“Pequeño
burguesa”, fue uno de los calificativos que recibió cuando estuvo haciendo
teatro bajo la tutela de Antonieta Mercuri y Alfonso Marín, por allá en los
convulsos años 60. Es que bajar desde su enorme casa en el barrio Cámbulos –la
llamada Casa del Obispo–, en el sector de la Circunvalar, hasta la modesta sede
de los ensayos, no era un ejercicio que admiraran algunos de sus compañeros.
Ana María Arenas Mejía |
Aunque
su familia tenía alguna solvencia económica, en Ana María siempre fue clara su apuesta por los
desprotegidos, en particular los menores que sufren los rigores de una sociedad
pensada para la producción y el consumo. Su sensibilidad la tuvo por muchos
años en la práctica del teatro como
opción de vida, al lado de grandes maestros como Santiago García, Patricia
Ariza y Miguel Torres. Incluso, estudió Filología y literatura en la Javeriana.
Es una
vegetariana convencida, cuyo rostro exterioriza señales de un carácter muy
fuerte, pero que cuando se dispone a hablar lo hace con toda la apertura y
dejando evidente la enorme afinidad por lo social, por los otros y las
posibilidades que tiene la solidaridad. En ese momento sonríe: piensa en los
demás.
Sus
tres hijos –Juan Sebastián, Sofía y Víctor Manuel– escogieron caminos
diferentes a los de su madre, pero desde pequeños aprendieron a conocer la
realidad acompañándola en las múltiples actividades que realiza en los barrios
más desprotegidos de la ciudad.
Salió a
buscar nuevos aires y su extrema inquietud la llevó a vivir en los años 70 en
Suecia, durante el gobierno del asesinado Olof Palme, compartiendo apartamento
con una integrante de Amnistía Internacional. Por eso dormía rodeada de los
archivos que contenían miles de casos que esta organización investigaba en el
mundo.
Vida sosegada
Amante
del cine, son frecuentes sus visitas a las salas de la ciudad en busca de
aquellas películas que alimenten en algo su interior y la mirada que tiene de
la sociedad. Por eso títulos como “El piano” y “La piel del deseo” hacen parte
del menú personal de favoritos. Eso sí, advierte que le duele en extremo “Las
tortugas también vuelan”, por su dureza al mostrar la realidad de la infancia
iraní.
Tiene
afinidad por diversos tipos de música, según los momentos. Cuando se reúne con
sus amigos escucha son cubano. Cuando está en los momentos de soledad o
concentración, prefiere escuchar a Mozart o a Bach, en particular su “Aire”.

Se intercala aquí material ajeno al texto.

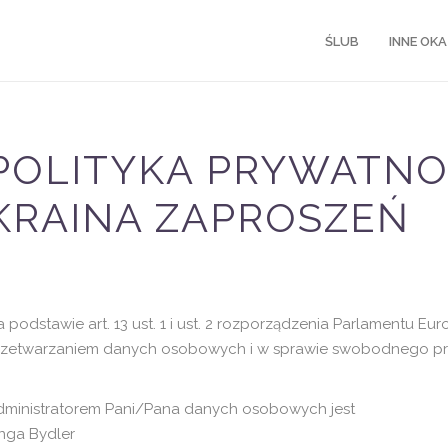
ŚLUB
INNE OKA
POLITYKA PRYWATNO
KRAINA ZAPROSZEŃ
 podstawie art. 13 ust. 1 i ust. 2 rozporządzenia Parlamentu E
rzetwarzaniem danych osobowych i w sprawie swobodnego prze
dministratorem Pani/Pana danych osobowych jest
nga Bydler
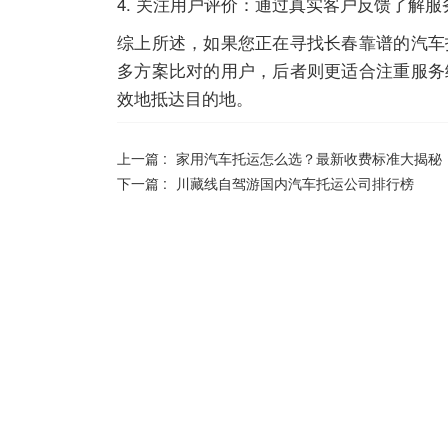
4. 关注用户评价：通过真实客户反馈了解服
综上所述，如果您正在寻找长春靠谱的汽车
多方案比对的用户，后者则更适合注重服务
效地抵达目的地。
上一篇 :
家用汽车托运怎么选？最新收费标准大揭秘
下一篇 :
川藏线自驾游国内汽车托运公司排行榜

Aunque la lista de sus preferencias musicales es larga, e incluye “No me
arrepiento de nada”, interpretado por Edith Piaff; o “Te vi”, de Caetano Veloso.
Entre risas y algo de serio, dice que le gustaría que la enterraran mientras
suena “El carretero”, de Guillermo Portabales.
En la
actualidad vive en las afueras de la ciudad, en la zona de La Bella, cansada
del ruido y buscando la tranquilidad que solo da el campo. Una decisión que
asumió mientras forma a la niñez campesina de La Honda, pues tiene la certeza
de que los cambios se deben dar desde la infancia. Se fue a vivir allí
siguiendo las huellas de Guillermo Castaño, a quien no duda de calificar como
su maestro y un ejemplo de coherencia.
Hasta
esa decisión le sirvió para reflexionar y dejar de manera parcial uno de sus
más acentuados vicios: el cigarrillo. De 18 diarios pasó al consumo de tres.
Esta
mujer, ya bien grande, recuerda con nostalgia a su padre, Ricardo Arenas
Gaviria, un hombre lleno de sensibilidad social y artística, lo mismo que su
madre, Magola Mejía Vélez. Con ellos vivió momentos de profundo enriquecimiento
personal, en el arte y el afecto. Los recuerda con inmenso afecto y vive a la
espera de que sus sueños pendientes con la Fundación Germinando se hagan
realidad, como aquel de montar toda una línea de turismo infantil.